O możliwych "nowych porządkach" na rządowych szczeblach pisze serwis money.pl w oparciu o informacje z kręgów rządzącej koalicji. Do przetasowań mogłoby dojść bezpośrednio po wyborach prezydenckich.
Poza czysto politycznymi roszadami istotą zmian mogłoby być wyłonienie silnego ośrodka gospodarczego. Jak informuje portal, jednym z pomysłów mogłoby być podniesienie ministra finansów Andrzeja Domańskiego do rangi wicepremiera, ale podobno on sam nie pali się do takiego rozwiązania.
Ministerstwo Przemysłu "do zaorania"? Nieudany eksperyment
"W praktyce to Ministerstwo Górnictwa, do tego oddalone i drogie w utrzymaniu. Najlepiej byłoby to zaorać, problem w tym, iż jego utworzenie to była kampanijna obietnica Donalda Tuska" - miał powiedzieć w rozmowie z money.pl jeden z rozmówców związany z KO. Ministerstwo Przemysłu (przypomnijmy: jego siedziba znajduje się w Katowicach, a o jego pracach najczęściej słyszymy w kontekście programu restrukturyzacji "brudnych" branż - takich jak górnictwo) to jednak tylko jeden element układanki, która ma zmienić się w wyniku ewentualnej rekonstrukcji rządu.Reklama
Pomysłem na stworzenie wspomnianego silnego ośrodka gospodarczego mogłoby więc być np. połączenie resortu rozwoju i technologii z resortem funduszy i polityki regionalnej. Money.pl spekuluje, iż mógłby w ten sposób powstać silny resort gospodarki. Kłopot jednak w tym, iż rząd Tuska jest na wskroś koalicyjny, a w tej chwili wspomniany resort rozwoju jest w rękach ludowców, a resort funduszy przypadł Polsce 2050.
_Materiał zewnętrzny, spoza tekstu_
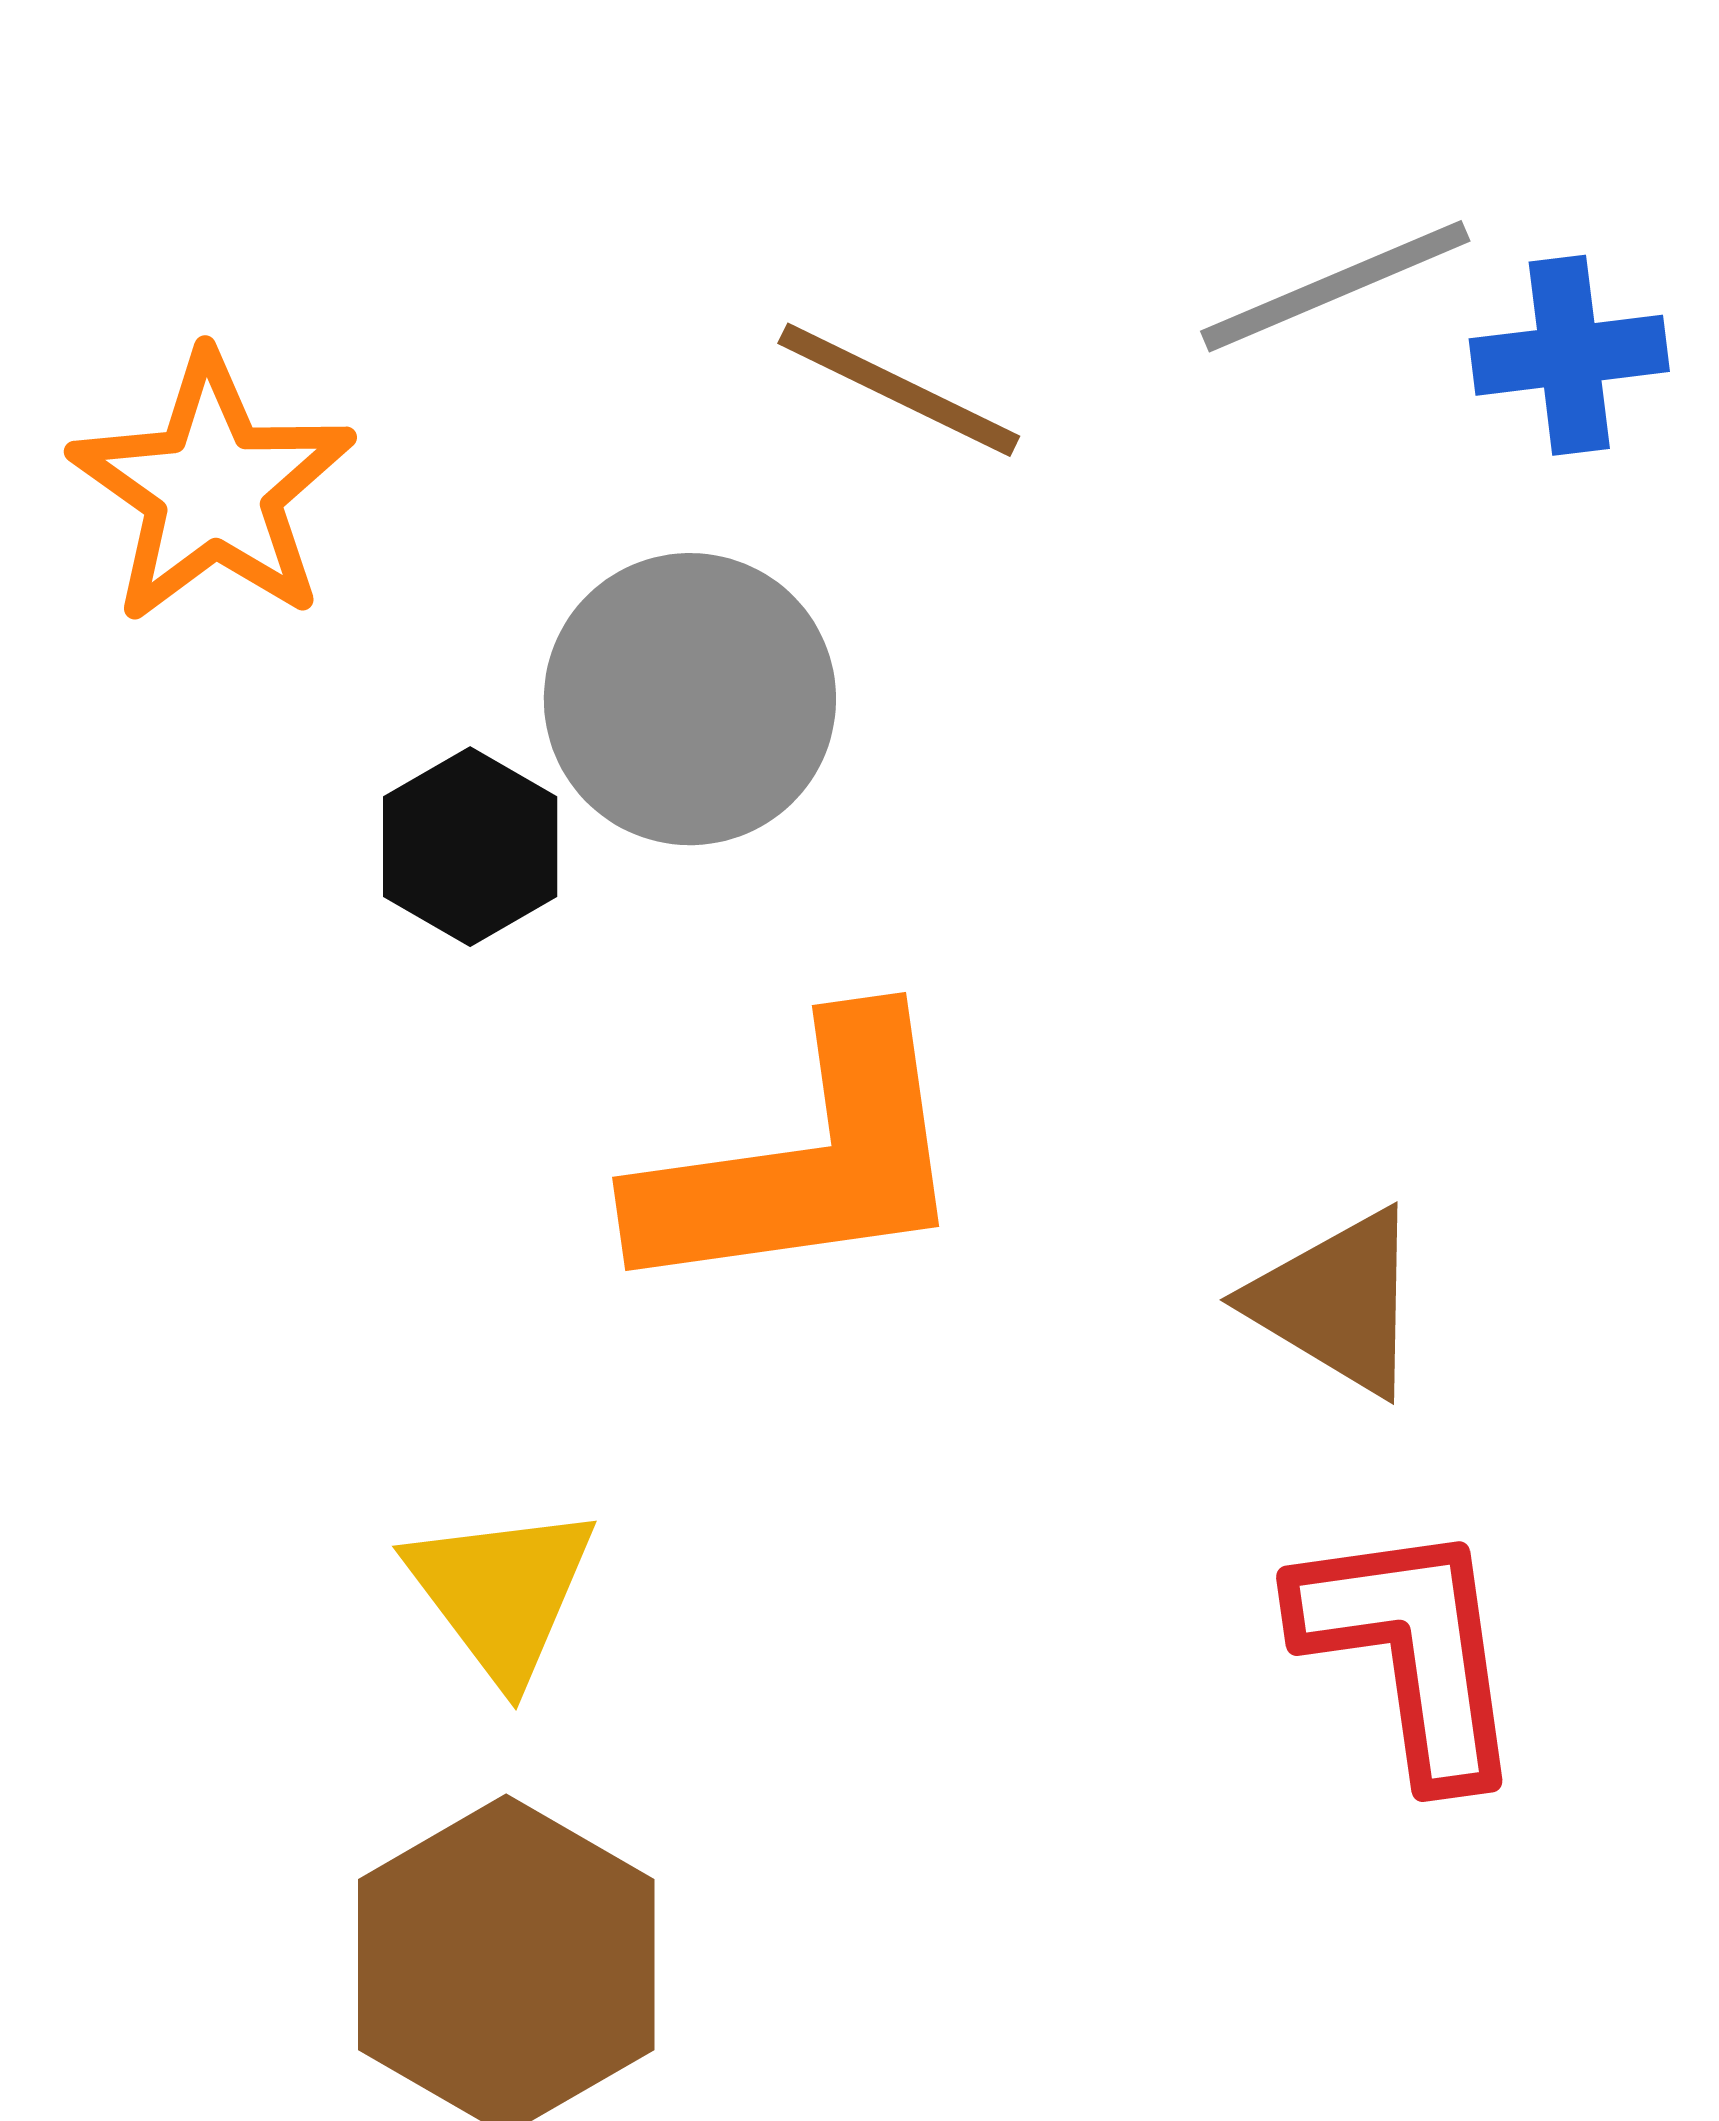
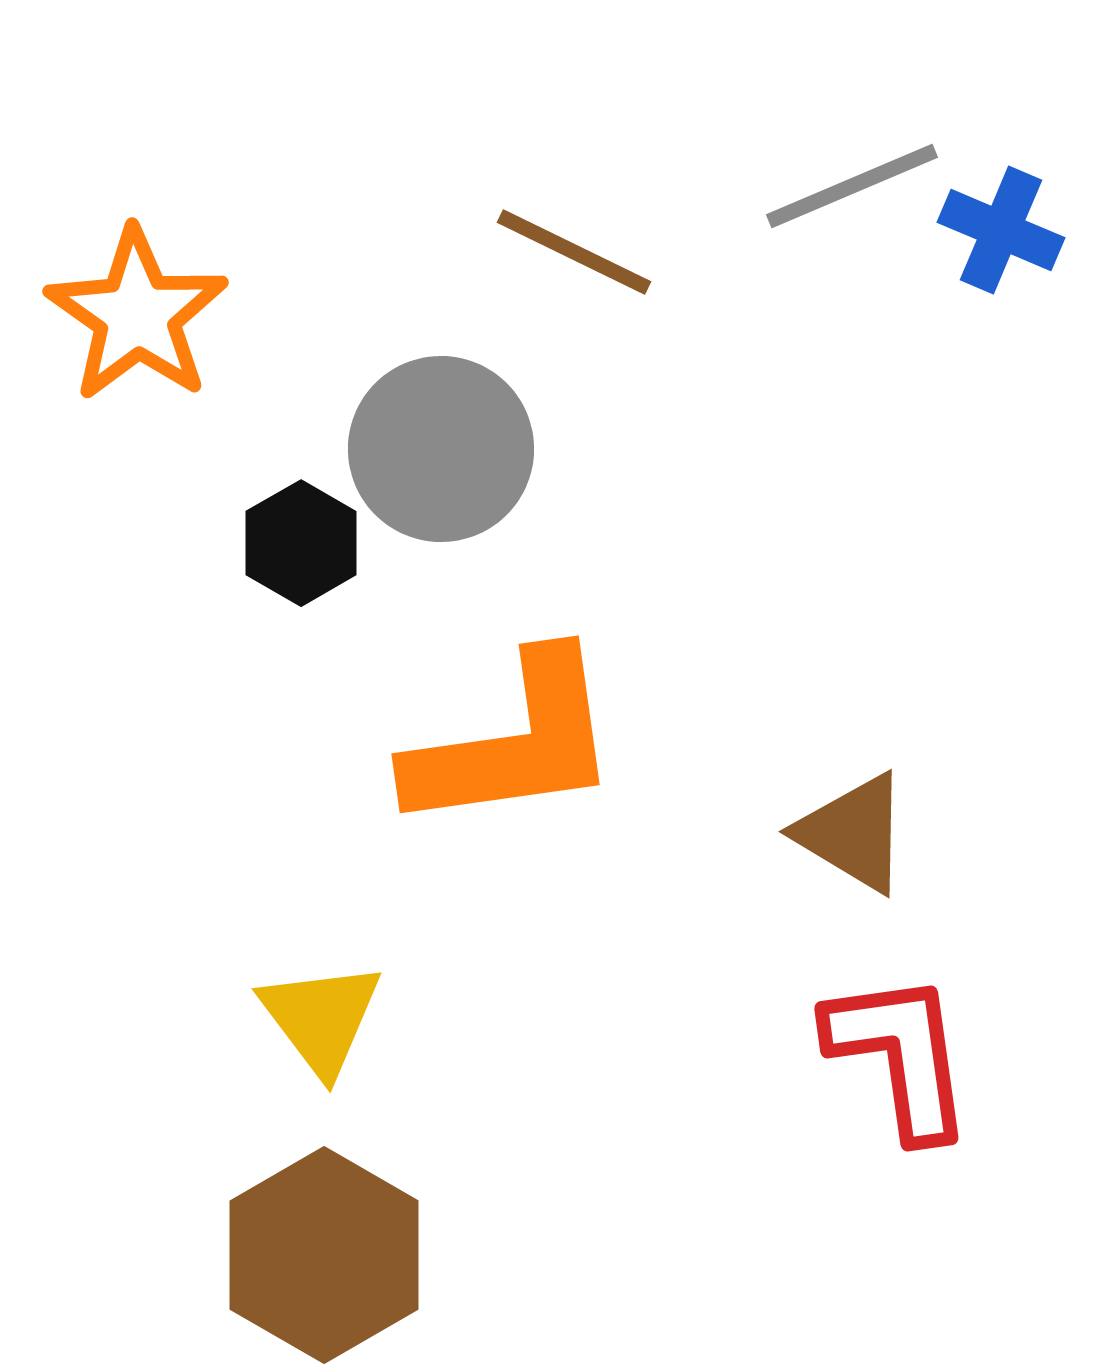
blue cross: (1569, 355) -> (1001, 230), turned 30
Jak wspomina serwis, osobną kwestią mogłoby być jakieś wzmocnienie Ministerstwa Finansów (poprzez włączenie do niego innego, mniejszego resortu).
Co z koalicyjnym podziałem władzy? Polska 2050 straci marszałka
Warto przypomnieć, iż zgodnie z umową koalicyjną, marszałek Sejmu Szymon Hołownia ma przekazać obowiązki przedstawicielom Lewicy (wskazany jest Włodzimierz Czarzasty). Najpewniej - jak przekonują rozmówcy money.pl - Polska 2050 będzie chciała swoistej "rekompensaty" w rządowych ławach. Może się więc okazać, iż pojawią się naciski na zrewidowanie umowy koalicyjnej.
Niepewna wydaje się także sytuacja PSL. Ludowcy obawiają się, iż KO będzie im chciała skasować lub przejąć Ministerstwo Rozwoju i Technologii, zarządzane przez Krzysztofa Paszyka. Resort i jego dotychczasowe dokonania nie są najlepiej oceniane w koalicji - wynika z ustaleń money.pl.
Spekulacje kadrowe dotykają również resortu klimatu (kieruje nim Paulina Hennig-Kloska, Polska 2050). Miłosz Motyka (PSL) - wiceminister w tym resorcie, mógłby zasilić szeregi wiceministrów w MAP (Ministerstwo Aktywów Państwowych), jednak money.pl otwarcie przyznaje, iż na razie sam zainteresowany wyklucza taką roszadę.